The six-page survey touched on a broad range of subjects, including eating and exercise habits, drug and alcohol use, sexual behavior and mental health. Of the 1,004 questionnaires sent out, 585, or 58 percent, were returned, said Michelle Holleran, president of Holleran Consulting, a Pennsylvania company that has developed similar health questionnaires for other communities on the East Coast. The households included in the survey are meant to represent the entire county.

"You got the highest response rate of any community we've ever worked with," Holleran told the steering committee.

The top two causes of death in Carroll County, as in the United States, are heart disease and cancer. About 7 percent of county residents have been diagnosed with heart disease and nearly 800 people were admitted to Carroll County General Hospital for heart-related ailments in 1995.

Carroll's heart disease death rate per 100,000 residents was 246, compared with 239 for Maryland and 281 nationwide.

Six percent of county residents have been diagnosed with cancer and the cancer mortality rate per 100,000 residents was 208 in Carroll, higher than the state rate of 200 and the national rate of 206.

The survey included several questions about the behaviors and conditions associated with the onset of heart disease and cancer.

According to the questionnaire results:

17 percent of the respondents smoke, compared with 22 percent nationally.

17 percent of the respondents have high cholesterol.

18 percent of the respondents have high blood pressure and 67 percent of those individuals are taking no steps to control the disease.

51 percent do not regularly use sunscreen when outdoors.

"About 50 percent of the illnesses could be prevented partially by lifestyle choices," Holleran said.

Answers to survey questions indicated that 22 percent of the respondents could not get health care for a variety of reasons, including lack of insurance coverage, being unable to take off from work, lack of transportation and doctors' refusal to accept their insurance.

"There are people in your county who can't get the health care they need," Holleran said. "That may be a surprise in a county that's as fairly affluent as this one."

Dr. Janet Neslen, county health officer, wasn't surprised. She questioned the survey's finding that only 2.6 percent of respondents were uninsured.

"It's very hard to believe that we have such a low number of uninsured," she said. "But our job is to work with those with no access to health care, so we're seeing a skewed segment of the population."

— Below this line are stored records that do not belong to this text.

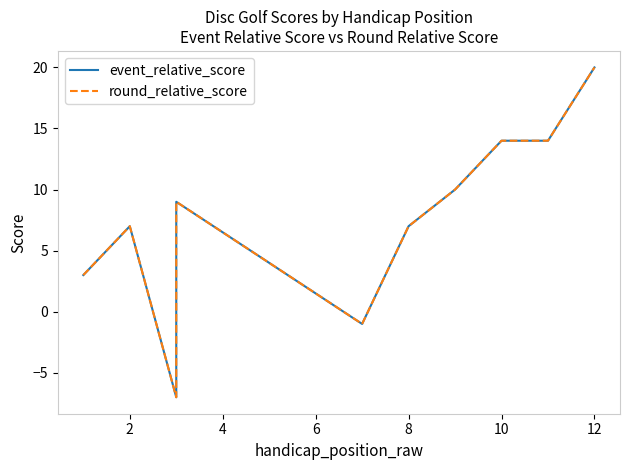

Where is the first local maximum for round_relative_score?

2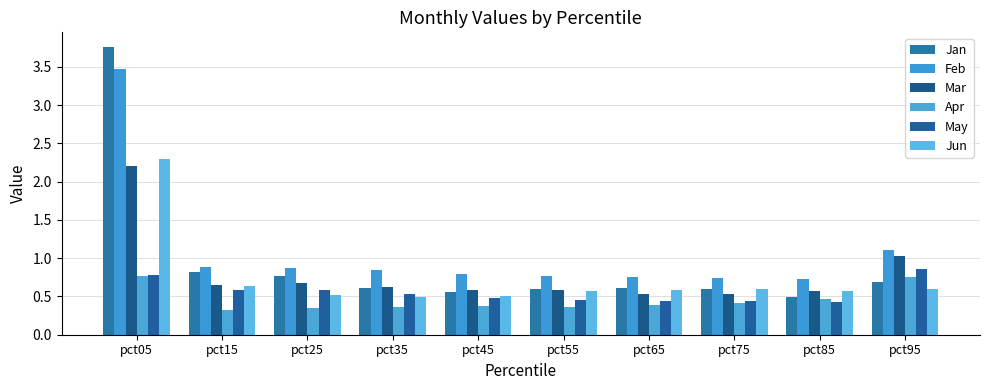

At which category does the chart reach its minimum across all series?

pct15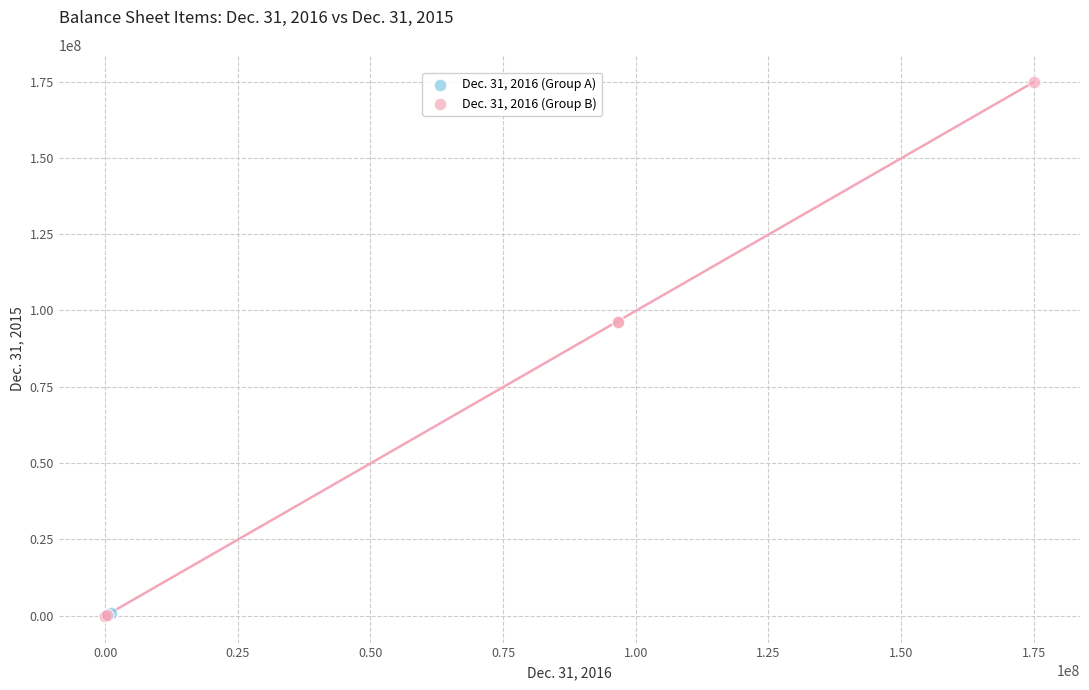

Which series has the largest Y range (max minus min)?

Dec. 31, 2016 (Group B)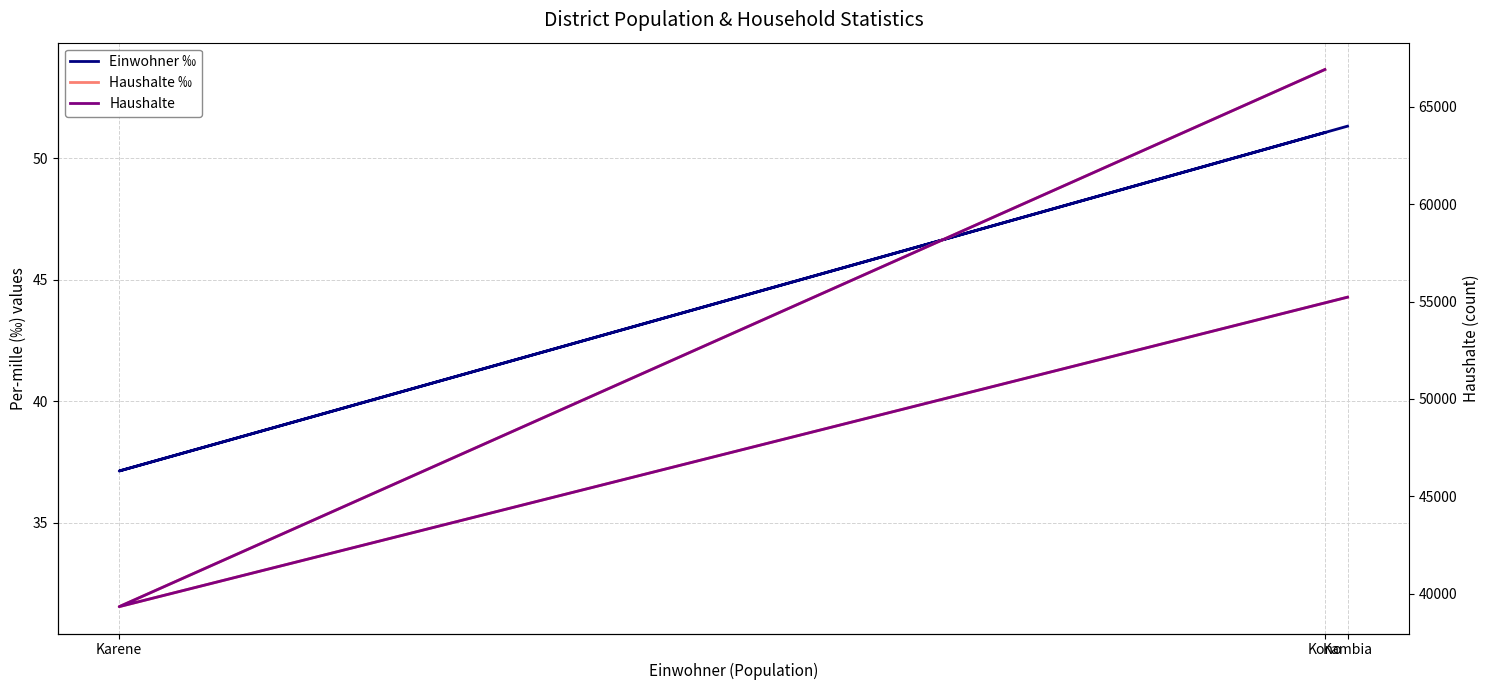

Where does the Haushalte ‰ series first go above 44?

Kono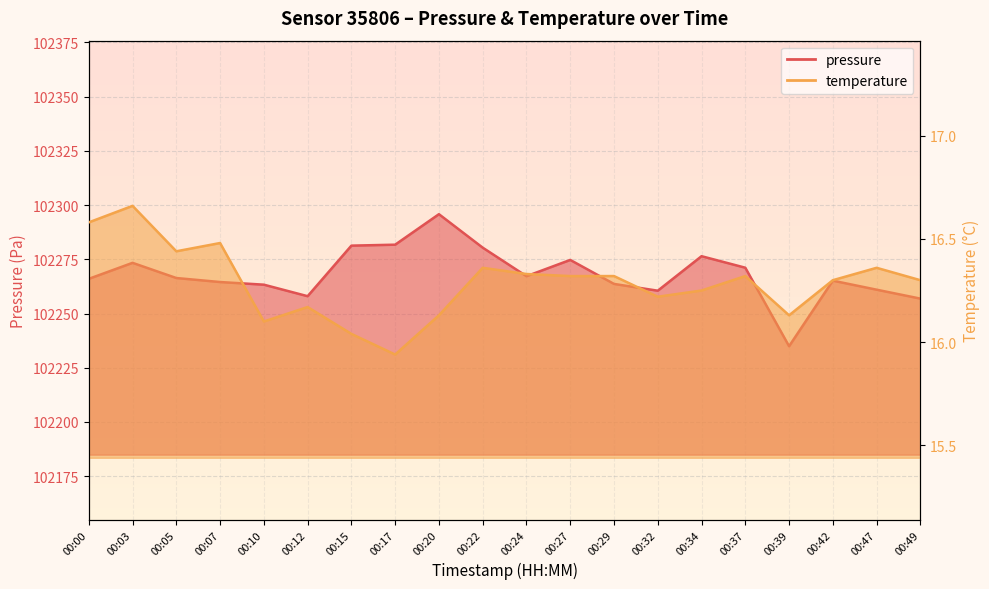

Is it true that pressure equals 102256.9 at 00:49?

True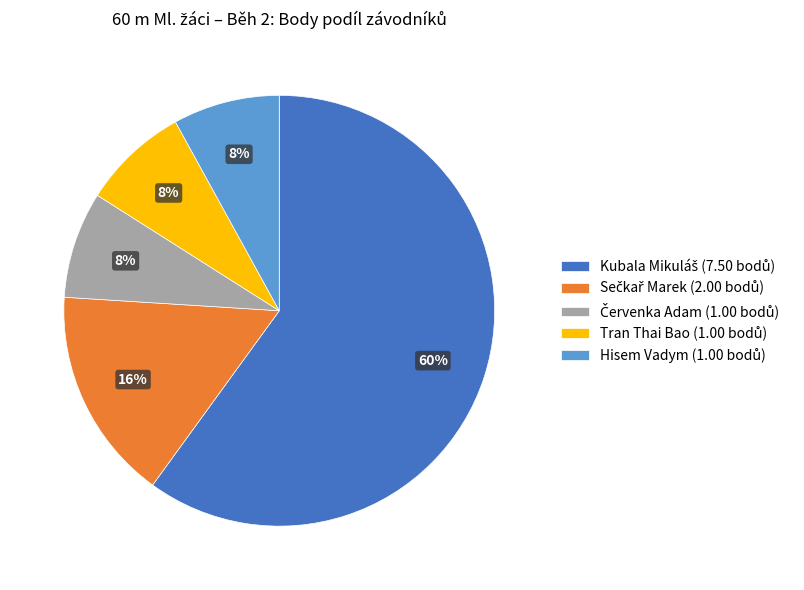

How many segments does this pie chart have?

5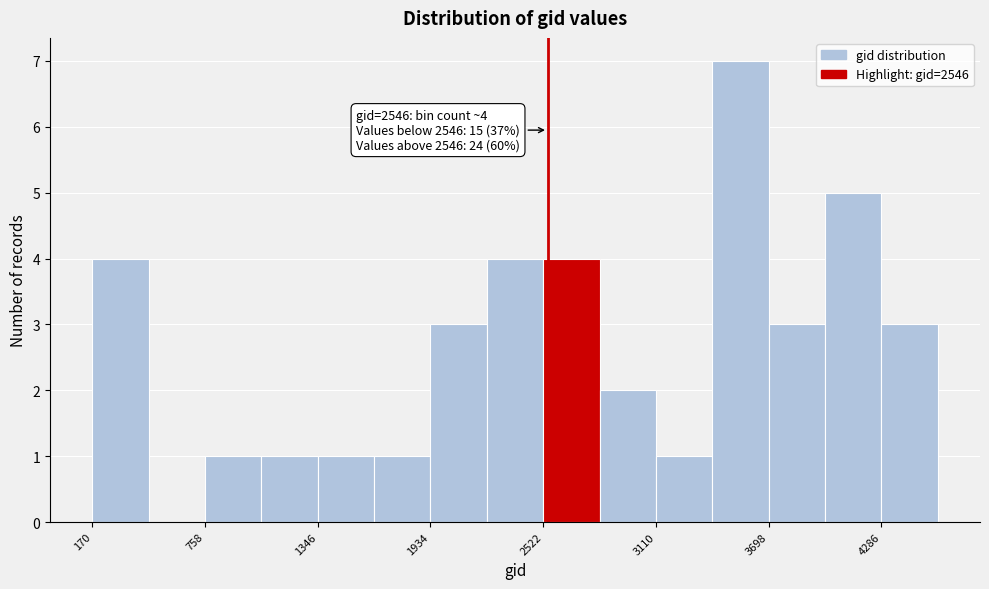

Around what value on the x-axis is the tallest bar? Give the approximate position of its centre, as read against the axis.

3600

On the subject of maternal health care, the survey found that 5 percent of women who have been pregnant within the past five years did not seek care from an obstetrician, 11 percent did not have a healthy diet, 3 percent used alcohol while pregnant and 7 percent smoked while pregnant.

Despite these negative findings, the percentage of low-birth-weight babies born in Carroll-- infants weighing less than 2,500 grams -- is 6 percent, compared to 8 percent statewide and 7 percent nationally. Holleran said the national goal for 2000 is 5 percent.

"The low-birth-weight baby population is a really good barometer of the health of the general population," Holleran said.

Based on the survey results, county residents are not receiving enough preventive health screenings and tests, including colon cancer tests, Pap tests, blood pressure screenings, prostate exams, flu shots and cholesterol screenings. The one exception is the mammogram, which can detect the presence of breast cancer. The survey found that in the past two years, 68 percent of women over 50 had a mammogram, a rate that exceeds the national goal set for the year 2000 by 8 percentage points.

Holleran attributed the high rate to a health department program offering free mammograms to women over 50.

Survey respondents indicated that the county needs more preventive health services, more doctors with evening and weekend hours, more alcohol and drug treatment centers and more health care for elderly and low-income residents.

"I think all in all this is a good thing to do," Neslen said of the survey. "It tells us what the public is perceiving as opposed to what we're experiencing in the field."